Güncelleme Tarihi:
Başvurunun sahibi Al-Huda Derneği, Kanton yönetiminin olumsuz kararının ardından internet sayfasından yaptığı açıklamada şu ifadeler kullanıldı: ‘İsviçreli Müslümanların, kendi ülkelerinde diğer dini gruplara mensup olanların yıllardır yaptıkları gibi özel okul açma ve eğitim alma hakları vardır. Konuyu İsviçre’de yıllardır faaliyet gösteren Yahudi okulları örneği ile karşılaştırarak bu haksız karara karşı yasal yollara başvuracağız.’
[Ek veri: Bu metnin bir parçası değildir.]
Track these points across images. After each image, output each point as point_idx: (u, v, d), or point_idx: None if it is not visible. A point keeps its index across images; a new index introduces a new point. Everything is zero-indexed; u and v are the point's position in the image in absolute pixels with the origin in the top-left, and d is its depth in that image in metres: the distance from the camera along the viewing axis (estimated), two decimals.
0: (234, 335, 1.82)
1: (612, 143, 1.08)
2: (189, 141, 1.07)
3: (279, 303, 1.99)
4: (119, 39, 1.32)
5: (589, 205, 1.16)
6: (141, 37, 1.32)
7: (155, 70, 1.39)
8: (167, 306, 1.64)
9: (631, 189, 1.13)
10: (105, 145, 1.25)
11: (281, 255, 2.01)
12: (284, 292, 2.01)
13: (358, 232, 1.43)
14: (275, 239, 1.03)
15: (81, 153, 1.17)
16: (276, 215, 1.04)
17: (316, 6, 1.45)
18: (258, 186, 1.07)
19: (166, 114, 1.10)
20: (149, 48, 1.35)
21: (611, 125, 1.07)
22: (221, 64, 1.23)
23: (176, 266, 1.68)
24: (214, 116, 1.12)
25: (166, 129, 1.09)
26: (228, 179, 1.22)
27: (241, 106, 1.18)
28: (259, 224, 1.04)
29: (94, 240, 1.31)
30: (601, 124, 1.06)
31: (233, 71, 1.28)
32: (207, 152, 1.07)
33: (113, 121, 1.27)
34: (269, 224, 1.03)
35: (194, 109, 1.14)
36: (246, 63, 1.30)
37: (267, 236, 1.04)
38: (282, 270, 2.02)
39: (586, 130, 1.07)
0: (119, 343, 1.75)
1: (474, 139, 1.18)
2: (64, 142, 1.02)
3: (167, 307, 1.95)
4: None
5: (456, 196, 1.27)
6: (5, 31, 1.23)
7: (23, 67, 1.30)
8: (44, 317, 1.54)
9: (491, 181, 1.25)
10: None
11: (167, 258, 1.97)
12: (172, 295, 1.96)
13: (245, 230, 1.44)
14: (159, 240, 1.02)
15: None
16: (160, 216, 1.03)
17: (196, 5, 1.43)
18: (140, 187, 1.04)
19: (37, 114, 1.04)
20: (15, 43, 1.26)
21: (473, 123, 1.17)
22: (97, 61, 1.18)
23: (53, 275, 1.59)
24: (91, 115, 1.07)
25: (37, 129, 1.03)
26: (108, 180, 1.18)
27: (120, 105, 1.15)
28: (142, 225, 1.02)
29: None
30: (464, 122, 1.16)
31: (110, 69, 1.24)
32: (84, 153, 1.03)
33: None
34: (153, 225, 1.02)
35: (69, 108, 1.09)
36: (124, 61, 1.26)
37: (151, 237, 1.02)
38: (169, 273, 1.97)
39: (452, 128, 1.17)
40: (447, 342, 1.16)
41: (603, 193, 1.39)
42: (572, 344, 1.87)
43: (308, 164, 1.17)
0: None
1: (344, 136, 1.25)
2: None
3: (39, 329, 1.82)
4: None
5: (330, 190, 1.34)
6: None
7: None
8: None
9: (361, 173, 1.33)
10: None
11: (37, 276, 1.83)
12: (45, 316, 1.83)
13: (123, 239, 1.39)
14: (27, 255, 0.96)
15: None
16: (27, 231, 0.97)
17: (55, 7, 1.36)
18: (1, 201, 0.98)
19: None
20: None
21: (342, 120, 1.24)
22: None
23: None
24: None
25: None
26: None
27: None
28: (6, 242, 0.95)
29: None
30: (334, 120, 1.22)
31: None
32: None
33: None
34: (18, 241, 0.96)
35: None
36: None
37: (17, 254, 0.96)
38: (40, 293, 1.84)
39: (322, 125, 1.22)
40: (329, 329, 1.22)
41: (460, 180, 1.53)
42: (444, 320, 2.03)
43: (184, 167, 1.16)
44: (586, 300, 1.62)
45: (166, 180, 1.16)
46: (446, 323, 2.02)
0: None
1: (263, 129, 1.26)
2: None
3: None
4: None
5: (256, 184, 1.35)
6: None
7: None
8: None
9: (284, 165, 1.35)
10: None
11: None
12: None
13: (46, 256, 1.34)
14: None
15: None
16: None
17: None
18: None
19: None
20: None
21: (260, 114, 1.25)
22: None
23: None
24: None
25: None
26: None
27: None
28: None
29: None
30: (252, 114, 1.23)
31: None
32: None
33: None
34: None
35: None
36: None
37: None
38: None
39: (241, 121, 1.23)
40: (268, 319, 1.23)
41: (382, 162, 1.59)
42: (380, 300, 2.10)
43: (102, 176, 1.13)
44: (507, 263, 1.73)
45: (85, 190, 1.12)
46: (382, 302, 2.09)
Al-Huda Derneği, İsviçre’de yıllardır Yahudi okulları olmasına atfen ‘Müslümanlara ayrımcılık yapıldığını’ savundu. Ülkede üçü anaokul olmak üzere toplam yedi Yahudi okulu ve 500’ü aşkın öğrenci var. Bu okullarda Tevrat ve İbranice öğretiliyor.
Öte yandan Zürih Kantonu Eğitim Dairesi Başkanı Martin Wendelspiess ise Volketswil köyündeki İslam merkezinde açılması planlanan anaokulunda uygulanması düşünülen eğitim programın ‘İsviçre’nin genel okul müfredatında öğretilen değerlerle uygunluk göstermediğini’ öne sürdü.
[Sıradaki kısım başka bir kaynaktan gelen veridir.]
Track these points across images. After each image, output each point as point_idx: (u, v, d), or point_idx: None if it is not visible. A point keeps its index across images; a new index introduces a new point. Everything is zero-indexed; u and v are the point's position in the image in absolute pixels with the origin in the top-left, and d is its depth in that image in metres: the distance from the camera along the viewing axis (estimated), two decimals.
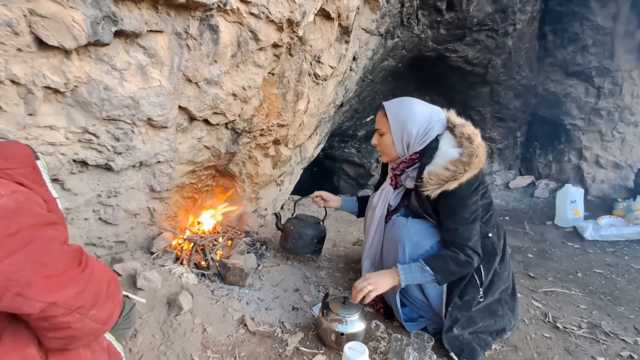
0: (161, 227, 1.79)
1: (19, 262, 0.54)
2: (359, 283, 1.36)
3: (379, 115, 1.48)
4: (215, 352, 1.26)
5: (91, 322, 0.64)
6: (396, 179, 1.53)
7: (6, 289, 0.54)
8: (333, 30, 1.98)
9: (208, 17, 1.29)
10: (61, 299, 0.58)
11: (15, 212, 0.54)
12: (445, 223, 1.36)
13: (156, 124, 1.38)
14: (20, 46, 0.92)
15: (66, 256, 0.62)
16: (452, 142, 1.40)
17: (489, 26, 3.33)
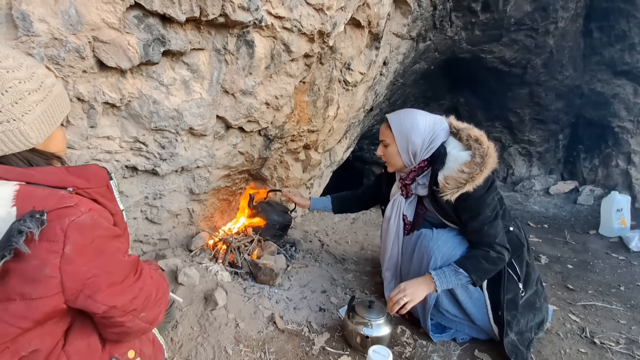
0: (199, 227, 1.92)
1: (92, 271, 0.64)
2: (395, 295, 1.36)
3: (383, 127, 1.51)
4: (247, 346, 1.34)
5: (141, 322, 0.74)
6: (406, 189, 1.55)
7: (81, 291, 0.63)
8: (363, 37, 2.02)
9: (244, 33, 1.38)
10: (119, 304, 0.68)
11: (91, 227, 0.63)
12: (470, 225, 1.37)
13: (196, 132, 1.49)
14: (85, 68, 1.05)
15: (126, 267, 0.72)
16: (459, 146, 1.43)
17: (527, 25, 3.19)
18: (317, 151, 2.36)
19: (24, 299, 0.59)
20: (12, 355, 0.60)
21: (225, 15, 1.25)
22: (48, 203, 0.60)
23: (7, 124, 0.62)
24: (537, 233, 3.18)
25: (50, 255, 0.59)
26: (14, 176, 0.61)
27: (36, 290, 0.59)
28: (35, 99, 0.65)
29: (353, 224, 3.09)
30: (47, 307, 0.61)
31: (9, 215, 0.57)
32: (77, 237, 0.61)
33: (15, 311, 0.59)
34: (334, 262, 2.15)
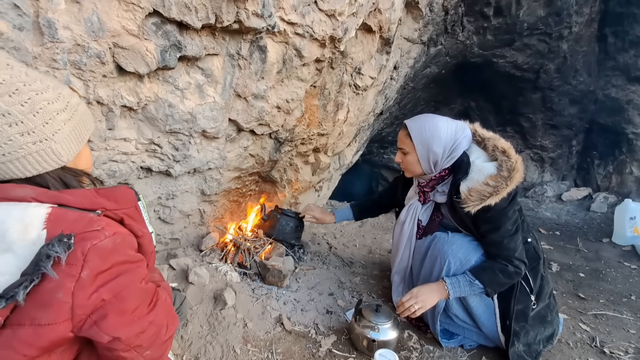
0: (210, 227, 1.95)
1: (103, 295, 0.62)
2: (407, 300, 1.36)
3: (402, 135, 1.47)
4: (255, 346, 1.37)
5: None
6: (424, 195, 1.54)
7: (88, 317, 0.61)
8: (374, 42, 2.03)
9: (258, 39, 1.41)
10: (124, 336, 0.64)
11: (112, 252, 0.62)
12: (489, 237, 1.36)
13: (209, 135, 1.53)
14: (105, 73, 1.09)
15: (141, 295, 0.69)
16: (483, 156, 1.41)
17: (541, 30, 3.16)
18: (326, 154, 2.37)
19: (32, 324, 0.57)
20: None
21: (240, 22, 1.28)
22: (77, 226, 0.61)
23: (40, 143, 0.64)
24: (549, 240, 3.13)
25: (66, 279, 0.58)
26: (47, 199, 0.62)
27: (46, 315, 0.57)
28: (63, 119, 0.68)
29: (361, 227, 3.09)
30: (54, 335, 0.59)
31: (39, 238, 0.58)
32: (96, 261, 0.60)
33: (22, 337, 0.57)
34: (342, 265, 2.16)
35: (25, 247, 0.57)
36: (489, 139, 1.44)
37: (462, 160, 1.38)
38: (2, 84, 0.60)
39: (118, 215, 0.70)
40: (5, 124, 0.60)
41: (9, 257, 0.56)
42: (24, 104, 0.62)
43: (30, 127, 0.62)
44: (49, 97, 0.66)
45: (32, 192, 0.62)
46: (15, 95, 0.61)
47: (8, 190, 0.61)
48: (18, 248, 0.56)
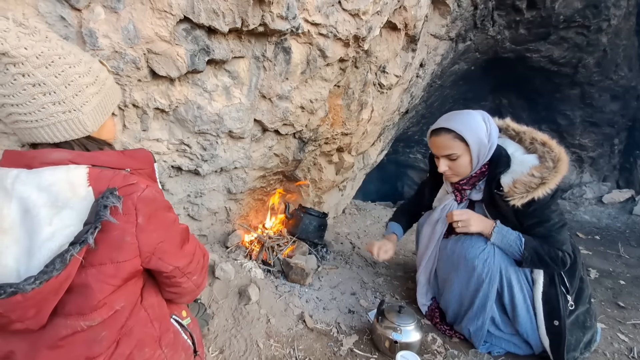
0: (236, 224, 2.01)
1: (160, 237, 0.76)
2: (457, 214, 1.39)
3: (445, 140, 1.36)
4: (277, 341, 1.40)
5: (192, 284, 0.88)
6: (461, 194, 1.50)
7: (153, 254, 0.75)
8: (399, 40, 2.01)
9: (282, 40, 1.44)
10: (181, 265, 0.82)
11: (153, 200, 0.74)
12: (535, 230, 1.33)
13: (235, 135, 1.58)
14: (140, 77, 1.16)
15: (182, 233, 0.84)
16: (520, 149, 1.38)
17: (578, 23, 2.99)
18: (350, 154, 2.37)
19: (112, 262, 0.69)
20: (109, 309, 0.71)
21: (265, 25, 1.31)
22: (115, 182, 0.70)
23: (69, 113, 0.70)
24: (588, 245, 2.95)
25: (128, 225, 0.69)
26: (82, 160, 0.71)
27: (121, 254, 0.70)
28: (92, 92, 0.74)
29: (386, 227, 3.06)
30: (130, 268, 0.72)
31: (88, 193, 0.67)
32: (145, 208, 0.71)
33: (107, 272, 0.69)
34: (365, 265, 2.15)
35: (79, 202, 0.66)
36: (525, 132, 1.40)
37: (500, 154, 1.35)
38: (40, 56, 0.65)
39: (141, 174, 0.81)
40: (39, 93, 0.66)
41: (68, 212, 0.65)
42: (57, 76, 0.67)
43: (61, 98, 0.69)
44: (80, 71, 0.71)
45: (68, 155, 0.70)
46: (51, 67, 0.66)
47: (46, 154, 0.69)
48: (73, 204, 0.66)
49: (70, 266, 0.62)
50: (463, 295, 1.45)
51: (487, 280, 1.37)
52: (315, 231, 2.14)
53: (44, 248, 0.62)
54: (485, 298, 1.39)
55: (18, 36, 0.63)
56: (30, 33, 0.65)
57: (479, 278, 1.37)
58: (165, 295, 0.89)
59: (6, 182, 0.65)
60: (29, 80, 0.64)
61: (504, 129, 1.46)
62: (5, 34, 0.61)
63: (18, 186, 0.64)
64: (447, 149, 1.37)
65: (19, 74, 0.63)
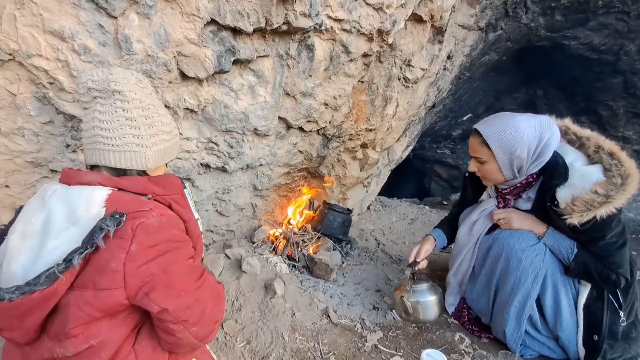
0: (261, 220, 2.06)
1: (151, 269, 0.69)
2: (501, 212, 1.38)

‘YAHUDİ OKULLARI VAR AMA…’
Başvurunun bu gerekçe ile kabul edilmediğine dikkat çeken Wendelspiess, “Al-Huda derneği internet sitesinde bunu açıkça söylüyor. Dernek anaokulunun amacını açıklarken,’ İslami anaokulları Allah’ın yardımıyla, gelecek neslimizi İslam’a karşı akımlardan, fikirlerden ve bu nedenle oluşan günahlardan koruyacaktır’ deniliyor. Böylesi tolerans, diyalog ve hoşgörüden uzak bir fikir, İsviçre okul müfredatına uygun olamaz” dedi.
Wendelspiess, Yahudi okulları konusunda ise buralarda Tevrat ve İbranice öğretildiğini kabul etti. Ancak Wendelspiess, “Buradaki temel ayrım şu ki bu okullar dini ilkeleri eğitimin merkezine koymuyorlar. İsviçre eğitim sistemine uygun öğretim yapıyorlar ve bu konuda sürekli denetim altındalar” yorumunda bulundu.
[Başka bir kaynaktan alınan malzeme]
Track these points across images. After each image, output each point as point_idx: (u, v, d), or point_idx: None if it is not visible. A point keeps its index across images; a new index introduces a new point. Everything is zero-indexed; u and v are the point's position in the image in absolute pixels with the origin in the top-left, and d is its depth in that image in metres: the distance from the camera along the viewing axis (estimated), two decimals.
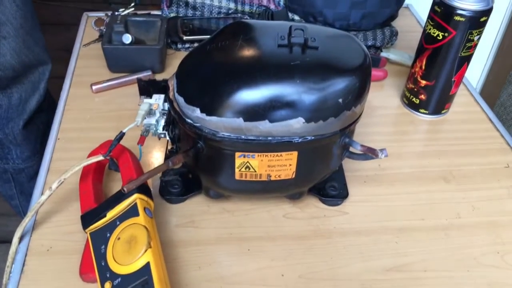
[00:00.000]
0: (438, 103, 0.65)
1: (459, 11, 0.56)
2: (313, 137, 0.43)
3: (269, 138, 0.42)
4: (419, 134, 0.65)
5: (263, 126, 0.41)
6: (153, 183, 0.54)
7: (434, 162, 0.60)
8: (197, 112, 0.42)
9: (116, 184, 0.54)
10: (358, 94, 0.43)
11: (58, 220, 0.50)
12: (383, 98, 0.70)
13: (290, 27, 0.43)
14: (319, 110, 0.42)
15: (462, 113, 0.68)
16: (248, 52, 0.43)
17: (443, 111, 0.66)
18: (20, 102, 0.77)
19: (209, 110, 0.42)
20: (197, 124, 0.43)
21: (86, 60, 0.74)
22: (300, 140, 0.43)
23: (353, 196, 0.55)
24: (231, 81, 0.41)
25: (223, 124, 0.42)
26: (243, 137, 0.43)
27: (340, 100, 0.42)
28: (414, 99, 0.66)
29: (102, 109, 0.65)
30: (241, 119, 0.41)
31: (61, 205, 0.52)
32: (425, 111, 0.66)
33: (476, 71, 1.21)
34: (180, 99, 0.43)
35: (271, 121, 0.41)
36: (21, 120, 0.79)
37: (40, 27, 0.79)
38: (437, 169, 0.59)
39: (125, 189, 0.39)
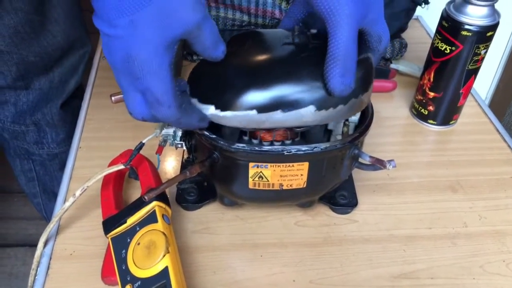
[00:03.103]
0: (446, 114, 0.67)
1: (466, 26, 0.58)
2: (323, 148, 0.45)
3: (282, 149, 0.45)
4: (428, 144, 0.67)
5: (276, 117, 0.42)
6: (170, 191, 0.56)
7: (442, 172, 0.62)
8: (211, 110, 0.43)
9: (135, 191, 0.57)
10: (364, 81, 0.44)
11: (81, 226, 0.53)
12: (393, 109, 0.72)
13: (294, 28, 0.46)
14: (329, 97, 0.43)
15: (470, 124, 0.70)
16: (257, 51, 0.46)
17: (451, 122, 0.68)
18: (60, 84, 0.81)
19: (223, 106, 0.43)
20: (213, 136, 0.46)
21: (105, 72, 0.77)
22: (311, 151, 0.45)
23: (362, 205, 0.56)
24: (242, 76, 0.43)
25: (238, 118, 0.43)
26: (256, 148, 0.45)
27: None
28: (422, 110, 0.68)
29: (120, 119, 0.68)
30: (254, 111, 0.42)
31: (83, 211, 0.54)
32: (433, 122, 0.68)
33: (487, 79, 1.22)
34: (194, 100, 0.45)
35: (283, 111, 0.42)
36: (59, 100, 0.82)
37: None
38: (445, 179, 0.61)
39: (146, 197, 0.42)
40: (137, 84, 0.38)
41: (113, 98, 0.71)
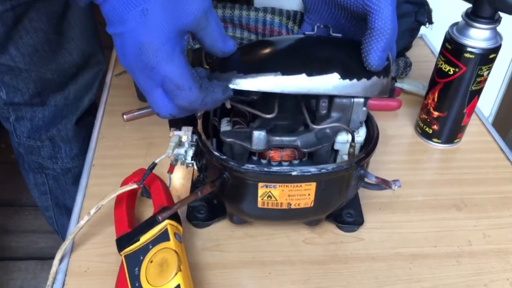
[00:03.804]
0: (451, 133, 0.68)
1: (469, 49, 0.59)
2: (330, 169, 0.47)
3: (290, 170, 0.46)
4: (432, 162, 0.68)
5: (300, 81, 0.43)
6: (181, 209, 0.58)
7: (446, 190, 0.63)
8: (233, 77, 0.44)
9: (147, 209, 0.59)
10: (386, 66, 0.46)
11: (95, 243, 0.55)
12: (397, 128, 0.73)
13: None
14: (352, 68, 0.44)
15: (474, 142, 0.71)
16: (277, 39, 0.49)
17: (455, 141, 0.69)
18: (75, 101, 0.84)
19: (246, 69, 0.44)
20: (223, 157, 0.47)
21: (117, 90, 0.80)
22: (318, 172, 0.46)
23: (368, 223, 0.58)
24: (265, 45, 0.46)
25: (260, 83, 0.43)
26: (265, 169, 0.46)
27: None
28: (427, 129, 0.69)
29: (133, 137, 0.70)
30: (278, 73, 0.43)
31: (97, 228, 0.56)
32: (438, 141, 0.69)
33: (490, 97, 1.23)
34: (214, 75, 0.45)
35: (308, 75, 0.43)
36: (74, 116, 0.85)
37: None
38: (449, 197, 0.62)
39: (159, 218, 0.44)
40: (153, 75, 0.39)
41: (125, 116, 0.73)
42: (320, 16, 0.50)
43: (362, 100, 0.49)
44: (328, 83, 0.44)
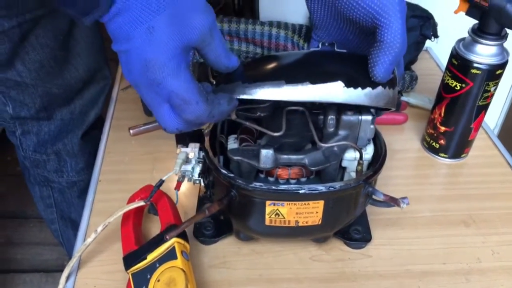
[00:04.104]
0: (457, 148, 0.68)
1: (475, 65, 0.59)
2: (338, 187, 0.47)
3: (298, 188, 0.46)
4: (439, 178, 0.68)
5: (305, 89, 0.43)
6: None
7: (454, 206, 0.63)
8: (238, 87, 0.44)
9: (154, 225, 0.59)
10: (392, 79, 0.46)
11: (101, 260, 0.55)
12: (404, 142, 0.73)
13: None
14: (357, 77, 0.45)
15: (481, 156, 0.70)
16: (282, 55, 0.50)
17: (462, 155, 0.69)
18: (80, 115, 0.84)
19: (250, 78, 0.44)
20: (231, 175, 0.47)
21: (124, 104, 0.80)
22: (326, 190, 0.46)
23: (376, 239, 0.57)
24: (270, 60, 0.47)
25: (264, 91, 0.43)
26: (273, 187, 0.46)
27: None
28: (434, 143, 0.69)
29: (139, 151, 0.70)
30: (282, 82, 0.43)
31: (104, 245, 0.56)
32: (445, 155, 0.69)
33: (496, 107, 1.23)
34: (219, 88, 0.46)
35: (312, 83, 0.43)
36: (80, 131, 0.85)
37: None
38: (457, 213, 0.61)
39: (167, 237, 0.43)
40: (160, 90, 0.39)
41: (131, 131, 0.74)
42: (328, 32, 0.50)
43: (370, 117, 0.49)
44: (333, 91, 0.44)
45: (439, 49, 0.95)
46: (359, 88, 0.44)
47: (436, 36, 0.80)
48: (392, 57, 0.43)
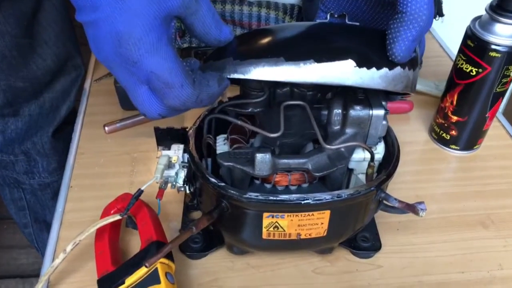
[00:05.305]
0: (471, 139, 0.61)
1: (494, 47, 0.52)
2: (347, 195, 0.40)
3: (301, 198, 0.39)
4: (451, 172, 0.61)
5: (308, 68, 0.36)
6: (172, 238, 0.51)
7: (469, 205, 0.56)
8: (228, 65, 0.37)
9: (134, 238, 0.51)
10: (413, 58, 0.39)
11: (73, 282, 0.47)
12: (410, 133, 0.66)
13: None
14: (371, 55, 0.38)
15: (495, 147, 0.64)
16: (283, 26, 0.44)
17: (475, 147, 0.63)
18: (51, 110, 0.76)
19: (243, 53, 0.37)
20: (221, 184, 0.40)
21: (98, 97, 0.72)
22: (333, 199, 0.40)
23: (386, 247, 0.51)
24: (266, 32, 0.40)
25: (259, 70, 0.36)
26: (271, 198, 0.39)
27: None
28: (444, 134, 0.62)
29: (116, 151, 0.63)
30: (281, 59, 0.36)
31: (75, 263, 0.49)
32: (456, 147, 0.62)
33: None
34: (207, 64, 0.39)
35: (317, 61, 0.36)
36: (50, 128, 0.78)
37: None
38: (473, 213, 0.55)
39: (147, 264, 0.36)
40: (136, 71, 0.33)
41: (106, 128, 0.65)
42: (338, 1, 0.43)
43: (382, 112, 0.42)
44: (342, 71, 0.37)
45: (442, 30, 0.88)
46: (374, 69, 0.37)
47: (441, 14, 0.73)
48: (416, 32, 0.36)
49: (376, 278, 0.49)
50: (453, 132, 0.61)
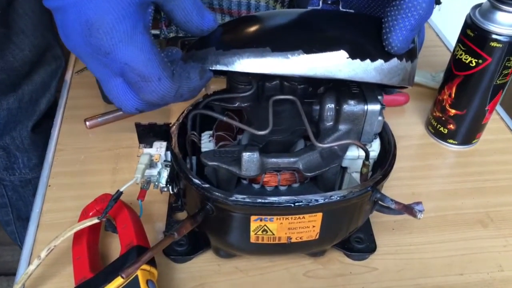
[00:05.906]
0: (469, 133, 0.59)
1: (495, 36, 0.49)
2: (341, 197, 0.37)
3: (291, 201, 0.36)
4: (448, 168, 0.59)
5: (296, 60, 0.33)
6: (156, 239, 0.48)
7: (468, 202, 0.54)
8: (210, 55, 0.34)
9: (115, 241, 0.48)
10: (411, 49, 0.36)
11: None
12: (406, 126, 0.64)
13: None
14: (365, 45, 0.35)
15: (494, 141, 0.62)
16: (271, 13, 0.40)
17: (473, 141, 0.60)
18: (30, 103, 0.73)
19: (226, 43, 0.34)
20: (206, 185, 0.37)
21: (78, 90, 0.68)
22: (326, 200, 0.37)
23: (381, 248, 0.49)
24: (251, 18, 0.37)
25: (243, 61, 0.34)
26: (259, 200, 0.36)
27: None
28: (441, 128, 0.60)
29: (97, 147, 0.59)
30: (268, 50, 0.33)
31: (51, 269, 0.46)
32: (453, 142, 0.60)
33: None
34: (189, 54, 0.36)
35: (306, 51, 0.34)
36: (30, 122, 0.74)
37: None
38: (472, 211, 0.53)
39: (123, 275, 0.33)
40: (109, 62, 0.30)
41: (88, 122, 0.62)
42: None
43: (378, 107, 0.39)
44: (333, 63, 0.34)
45: (438, 18, 0.85)
46: (368, 60, 0.34)
47: (438, 2, 0.70)
48: (415, 21, 0.33)
49: (371, 281, 0.46)
50: (451, 126, 0.58)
Al-Huda derneğinin arkasında olduğu iddia edilen radikal İslamcı İsviçre Merkezi İslam Konseyi de, sert bir açıklama yaparak ‘kararın tamamen ön yargılara dayandığı’ eleştirisini getirdi.
Konsey basın sözcüsü Qaassim Illi ‘önyargılı bağnaz laiklerin yeni kurbanının İslami anaokulu olduğunu’ söyledi. Illi, kiliselerde ortaya çıkan sübyancılık olayların atfen “Biz Müslümanlar, Katolik Papazların gerçekten suçlu ve günahkar olup olmadıklarını sorgulamıyoruz. Bu konuda ön yargımız yok” dedi.
‘İSLAM’IN EV DIŞINDA DA OLMASI GEREKTİĞİ ÖĞRETİLMELİ’
İslami anaokulu girişimi sahibi Al-Huda Derneği ve Merkezi İslam Konseyi yöneticilerinden, sonradan Müslümanlığı kabul etmiş olan Melanie Muhaxheri ise girişimin amacını şöyle anlattı: “Çocuklar İslam yaşam tarzını sadece evde yaşanması gereken bir olgu olarak algılamamalı. İslam’ın ev dışında da olması gerektiği küçük yaşta öğretilmeli. Müslüman çocukların kendi dinlerini, örtünme ve haya gibi gereklerini küçük yaşta öğrenmeleri gerekiyor. O nedenle böyle bir anaokuluna ihtiyaç var.”